Sometimes Moore crowds interconnections in a single instant, like a life rewinding. A memorable example: 18-year-old Lyle picks up the phone to hear the voice of the 17-year-old girl he had unprotected sex with weeks before. Into this pivotal slice Moore brings the screech of oven hinges as his mother takes out a shepherd’s pie, the garburator eating carrots, the Jeopardy theme – and his microscopically detailed memory of first seeing the world through contact lenses, and fainting. Over and over Moore expands the universe, then shrinks it back to a beat of individual consciousness.

You might expect this style to eventually pall, but Moore’s riffs hold us rapt by being so arresting. During a holdup, for example, a jar of pickled eggs falls off a counter, and “fat, limbless,” they “trundle across the floor as if they have places to see.” Those eggs are like babies, washing out of the womb and off into lives of their own. Or Newfoundlanders off to see the world.
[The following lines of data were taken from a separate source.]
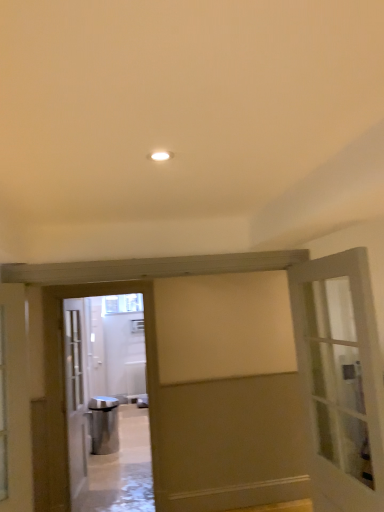
Question: Would you consider silver metallic elevator at center to be distant from clear glass window at center?

Choices:
 (A) yes
 (B) no

Answer: (B)

Question: Is silver metallic elevator at center bigger than clear glass window at center?

Choices:
 (A) no
 (B) yes

Answer: (B)

Question: Is clear glass window at center at the back of silver metallic elevator at center?

Choices:
 (A) yes
 (B) no

Answer: (A)

Question: Does silver metallic elevator at center come behind clear glass window at center?

Choices:
 (A) no
 (B) yes

Answer: (A)

Question: Is silver metallic elevator at center smaller than clear glass window at center?

Choices:
 (A) no
 (B) yes

Answer: (A)

Question: Is silver metallic elevator at center taller than clear glass window at center?

Choices:
 (A) yes
 (B) no

Answer: (A)

Question: Can you confirm if silver metallic elevator at center is bigger than matte gray door at right, acting as the first door starting from the right?

Choices:
 (A) yes
 (B) no

Answer: (B)

Question: From the image's perspective, would you say silver metallic elevator at center is shown under matte gray door at right, the 1th door when ordered from front to back?

Choices:
 (A) yes
 (B) no

Answer: (A)

Question: Is silver metallic elevator at center turned away from matte gray door at right, the 1th door when ordered from front to back?

Choices:
 (A) yes
 (B) no

Answer: (B)

Question: Can you confirm if silver metallic elevator at center is positioned to the left of matte gray door at right, the second door viewed from the left?

Choices:
 (A) no
 (B) yes

Answer: (B)

Question: Is silver metallic elevator at center at the right side of matte gray door at right, the 1th door when ordered from front to back?

Choices:
 (A) yes
 (B) no

Answer: (B)

Question: Is silver metallic elevator at center smaller than matte gray door at right, acting as the first door starting from the right?

Choices:
 (A) yes
 (B) no

Answer: (A)

Question: From a real-world perspective, is white glass door at left, the 1th door when ordered from back to front, physically below silver metallic elevator at center?

Choices:
 (A) no
 (B) yes

Answer: (B)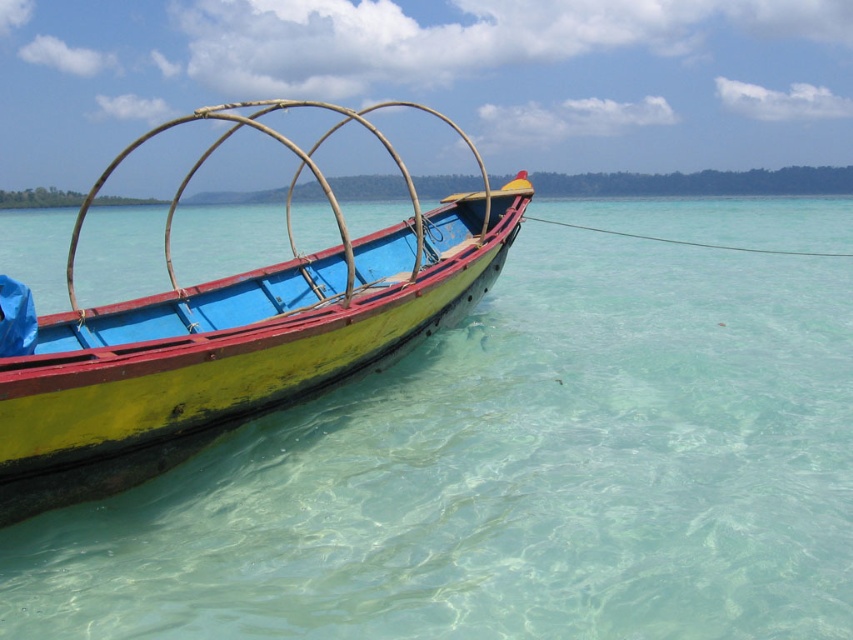
Is clear water at boat left to the right of yellow matte boat at center from the viewer's perspective?

Yes, clear water at boat left is to the right of yellow matte boat at center.

Is clear water at boat left positioned behind yellow matte boat at center?

No, clear water at boat left is in front of yellow matte boat at center.

Between point (399, 449) and point (161, 333), which one is positioned behind?

Point (161, 333)

At what (x,y) coordinates should I click in order to perform the action: click on clear water at boat left. Please return your answer as a coordinate pair (x, y). The height and width of the screenshot is (640, 853). Looking at the image, I should click on (509, 476).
In “Natural Parents,” perhaps Open’s richest story, a man and his 11-year-old daughter spend a magic day on Conception Bay. They read through meals, near-oblivious to the sunny world around them, until the visit of a neighbouring boy jolts his father’s attention from his Heidegger. His daughter’s subsequent balletic dive into the long grass is lovely, breathtaking really, capturing a seismic shift between life stages.

Moore’s next life stage? She plans to write a novel set in Newfoundland and France. She has already mastered the short story. What will she do when she really stretches out?